Prove that the hydrostatic pressure difference between the liquid surface and the base of rightmost tube is ρgh (h is the vertical distance of the liquid surface from the base ) ?

Homework Equations

The Attempt at a Solution

I would like to prove this result just out of curiosity .

The tube is tilted at an angle θ with the vertical . Tube length is L .

Consider a small cuboidal shape fluid element of base area A and height dx at a distance x from the base of the tube .

Weight of the fluid element = (Adx)ρg

Since the fluid is in equilibrium , the net force along the length of the tube is zero .

If P (x) denotes pressure at a distance x from the base ,

P(x)A - P(x+dx)A - (Adx)ρg(cosθ) = 0

dP = ρg(cosθ)dx

P(0) - P(L) = ∫ ρg(cosθ)dx
= ρgL(cosθ)
= ρgh

Is this derivation correct ?

 

[Chestermiller]

That seems correct to me.

 

[Jahnavi]

Thanks !

 

[Jahnavi]

If we consider the rightmost tube to be a thin capillary tube such that the surface has a curved meniscus , will the pressure at the base still be P₀+ρgh ?

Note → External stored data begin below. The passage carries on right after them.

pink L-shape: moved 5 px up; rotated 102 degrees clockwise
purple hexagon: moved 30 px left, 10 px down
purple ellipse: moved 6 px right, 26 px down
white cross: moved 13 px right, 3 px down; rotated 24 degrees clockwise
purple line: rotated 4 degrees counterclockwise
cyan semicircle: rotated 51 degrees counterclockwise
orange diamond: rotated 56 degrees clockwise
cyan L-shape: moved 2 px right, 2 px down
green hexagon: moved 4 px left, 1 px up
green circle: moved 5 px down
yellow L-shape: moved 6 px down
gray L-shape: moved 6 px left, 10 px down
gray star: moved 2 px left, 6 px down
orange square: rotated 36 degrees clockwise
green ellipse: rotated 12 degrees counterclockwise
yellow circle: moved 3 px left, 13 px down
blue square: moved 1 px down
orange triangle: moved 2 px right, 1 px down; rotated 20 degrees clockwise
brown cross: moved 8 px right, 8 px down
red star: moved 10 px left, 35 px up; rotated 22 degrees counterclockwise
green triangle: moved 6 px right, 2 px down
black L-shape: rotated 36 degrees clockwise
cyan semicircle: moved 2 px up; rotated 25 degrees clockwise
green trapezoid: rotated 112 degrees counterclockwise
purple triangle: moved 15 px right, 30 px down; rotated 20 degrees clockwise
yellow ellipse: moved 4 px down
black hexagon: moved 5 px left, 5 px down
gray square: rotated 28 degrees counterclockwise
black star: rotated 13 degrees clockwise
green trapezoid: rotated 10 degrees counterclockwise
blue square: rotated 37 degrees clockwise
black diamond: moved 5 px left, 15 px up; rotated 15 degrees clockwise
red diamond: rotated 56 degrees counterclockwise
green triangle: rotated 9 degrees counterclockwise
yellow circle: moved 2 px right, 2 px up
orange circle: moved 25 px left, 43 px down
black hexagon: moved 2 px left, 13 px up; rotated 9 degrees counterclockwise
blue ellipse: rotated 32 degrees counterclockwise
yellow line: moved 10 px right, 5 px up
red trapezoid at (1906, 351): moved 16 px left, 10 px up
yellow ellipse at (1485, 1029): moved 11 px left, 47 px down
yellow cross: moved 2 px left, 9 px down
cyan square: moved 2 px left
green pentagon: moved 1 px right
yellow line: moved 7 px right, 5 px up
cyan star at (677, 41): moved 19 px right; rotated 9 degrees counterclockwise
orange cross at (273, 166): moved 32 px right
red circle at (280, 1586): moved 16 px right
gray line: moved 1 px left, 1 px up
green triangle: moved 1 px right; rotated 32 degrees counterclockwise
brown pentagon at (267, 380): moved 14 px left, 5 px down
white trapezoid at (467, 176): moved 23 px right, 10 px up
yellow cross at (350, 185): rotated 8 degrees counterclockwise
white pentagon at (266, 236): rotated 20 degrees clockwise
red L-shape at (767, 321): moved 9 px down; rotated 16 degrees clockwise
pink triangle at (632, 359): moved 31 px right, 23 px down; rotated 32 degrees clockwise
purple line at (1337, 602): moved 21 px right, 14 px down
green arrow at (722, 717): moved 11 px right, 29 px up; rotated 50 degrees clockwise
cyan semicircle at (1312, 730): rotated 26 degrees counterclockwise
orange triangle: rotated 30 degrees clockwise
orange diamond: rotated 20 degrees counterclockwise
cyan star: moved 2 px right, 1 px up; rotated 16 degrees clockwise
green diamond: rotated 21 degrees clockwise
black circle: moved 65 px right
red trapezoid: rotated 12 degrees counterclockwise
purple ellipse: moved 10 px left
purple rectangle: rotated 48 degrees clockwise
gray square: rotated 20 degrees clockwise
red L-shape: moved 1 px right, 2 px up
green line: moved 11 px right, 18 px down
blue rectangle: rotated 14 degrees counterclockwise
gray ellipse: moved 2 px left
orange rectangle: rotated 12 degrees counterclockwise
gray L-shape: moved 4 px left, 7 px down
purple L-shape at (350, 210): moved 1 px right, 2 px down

Actually I want to ask whether surface tension is relevant as far as hydrostatic pressure in the liquid is concerned ?

 

[Chestermiller]

If we consider the rightmost tube to be a thin capillary tube such that the surface has a curved meniscus , will the pressure at the base still be P₀+ρgh ?

Actually I want to ask whether surface tension is relevant as far as hydrostatic pressure in the liquid is concerned ?

Surface tension causes a pressure difference across the free surface. So, do you think this matters?

 

[Jahnavi]

Taking surface tension into account ,pressure at the base would be P₀ - 2T/r + ρgh . Right ?

 

[Chestermiller]

Taking surface tension into account ,pressure at the base would be P₀ - 2T/r + ρgh . Right ?

Yes, for a hemispherical surface contour.